Re: [greenstone-users] encoding again

From jens wille
DateThu, 16 Mar 2006 13:56:41 +0100
Subject Re: [greenstone-users] encoding again
In-Reply-To (4418D12A-7080103-dlconsulting-co-nz)
hi richard!

Richard Managh [16.03.2006 03:44]:
> I'm not aware of any way of directly looking at what's in the
> mg(pp) indexes.
too bad :-(

> o Perhaps it's a problem matching your inputted text with that in
> the index when you submit search queries. In all cases when you
> test searching are your input characters the same encoding as
> what greenstone expects? (the "w" argument)
no, that's not the problem: first, the "w" argument is correct,
second, what i was trying to do now is to replace all umlauts, so
there are no special characters in the input.
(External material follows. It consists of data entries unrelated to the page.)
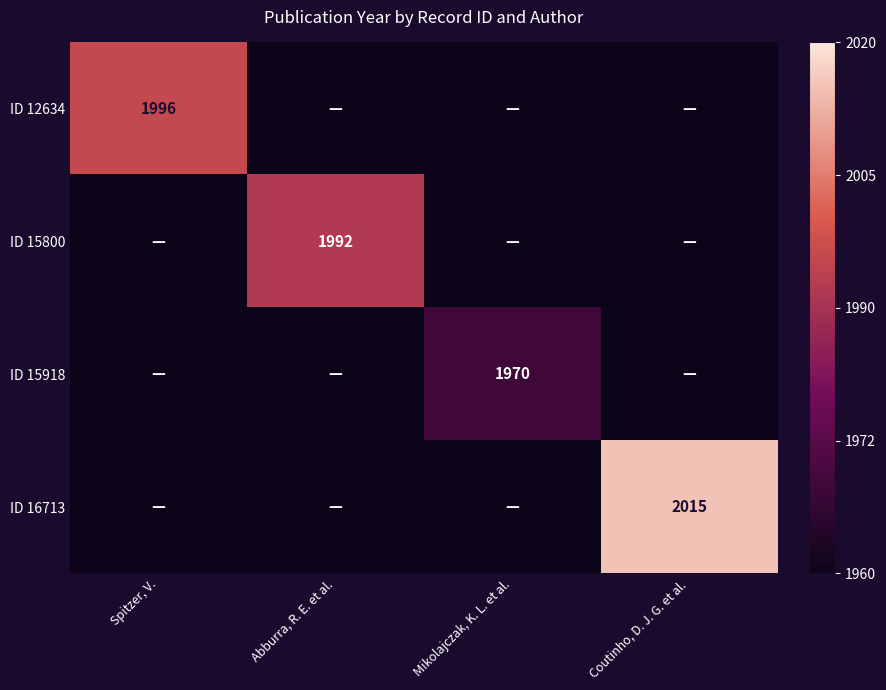

The value of ID 15918 at Mikolajczak, K. L. et al. is 1970. True or false?

True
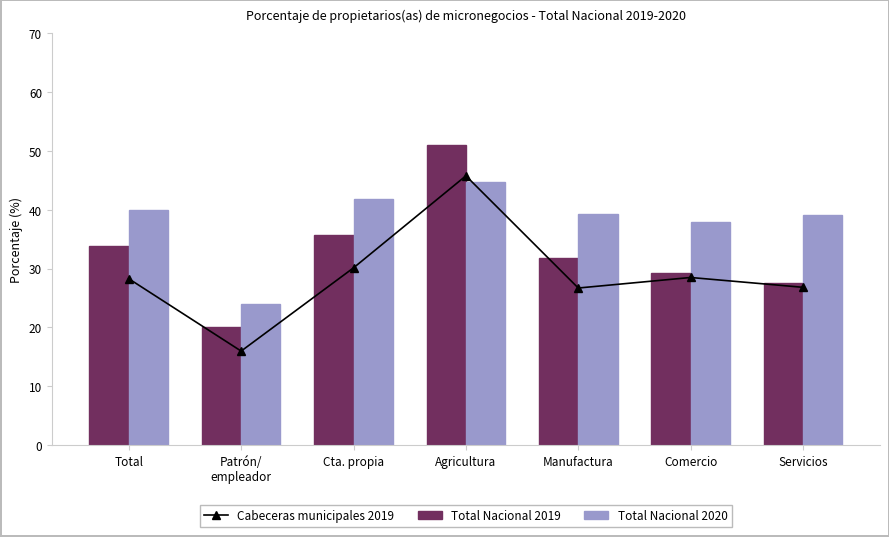

Between Total and Cta. propia, which is larger?

Cta. propia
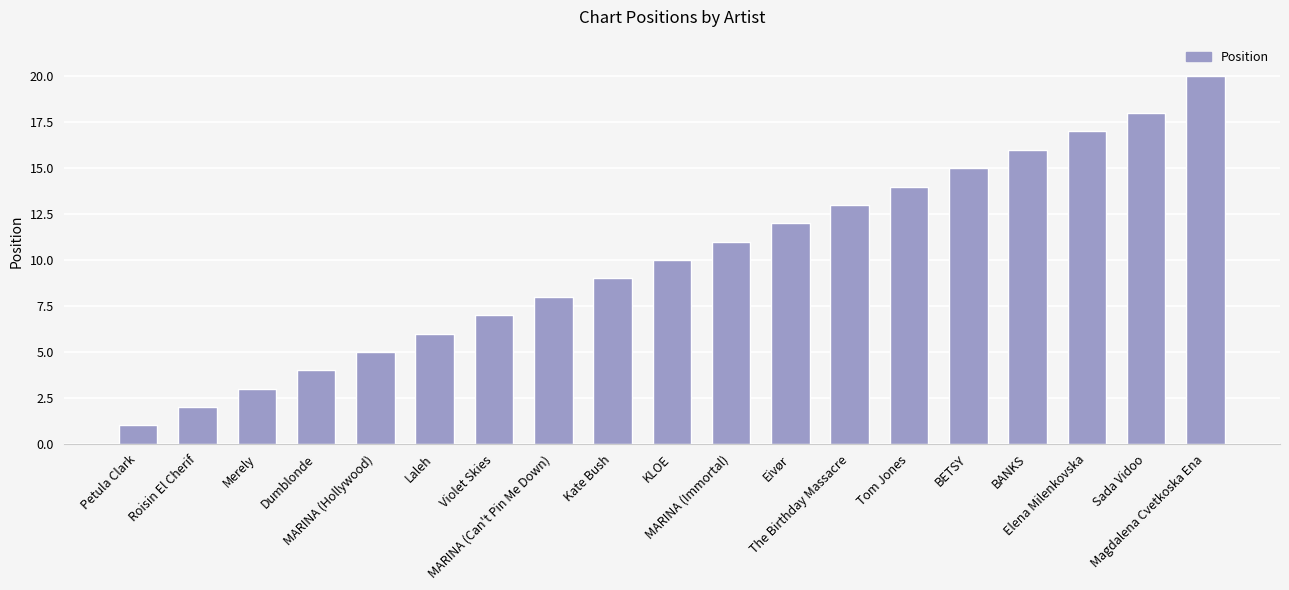

What is the ratio of the value at Tom Jones to the value at Violet Skies?

2.0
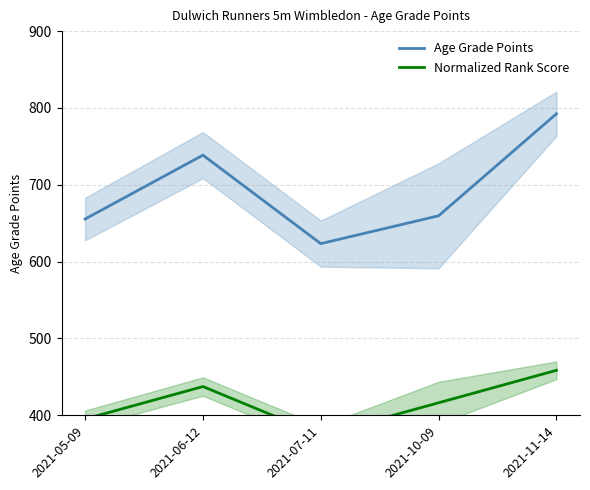

Which category has the lowest value in the Age Grade Points series?

2021-07-11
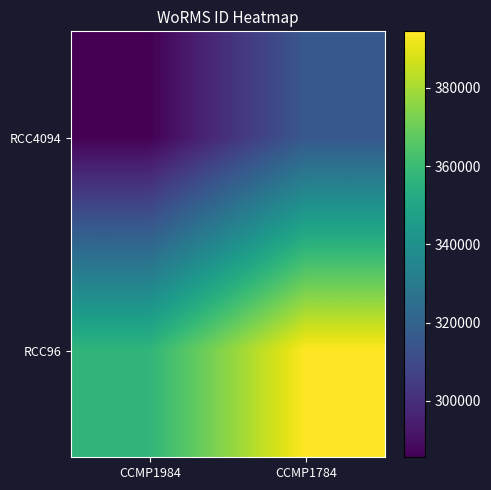

Which label corresponds to the smallest value in the chart?

CCMP1984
> o Some versions of Perl sometimes get confused and double encode
> UTF-8 when the xml parser parses your archives directory during
> the build phase. If you are running perl 5.8, try 5.6.
*lol* sorry, but that's a bit odd a suggestion, isn't it ;-) rather
i'd like to learn where this happens and how i can avoid it.
(btw: why (and in what respect) does mgpp behave here differently
than mg?).

but maybe this really is where the problem originates, so i will try
to elaborate on that (trace relevant subroutines, print out some
variables, ... - it's just pretty time-consuming, so i wanted to ask
here first).

thanks for your suggestions, anyway!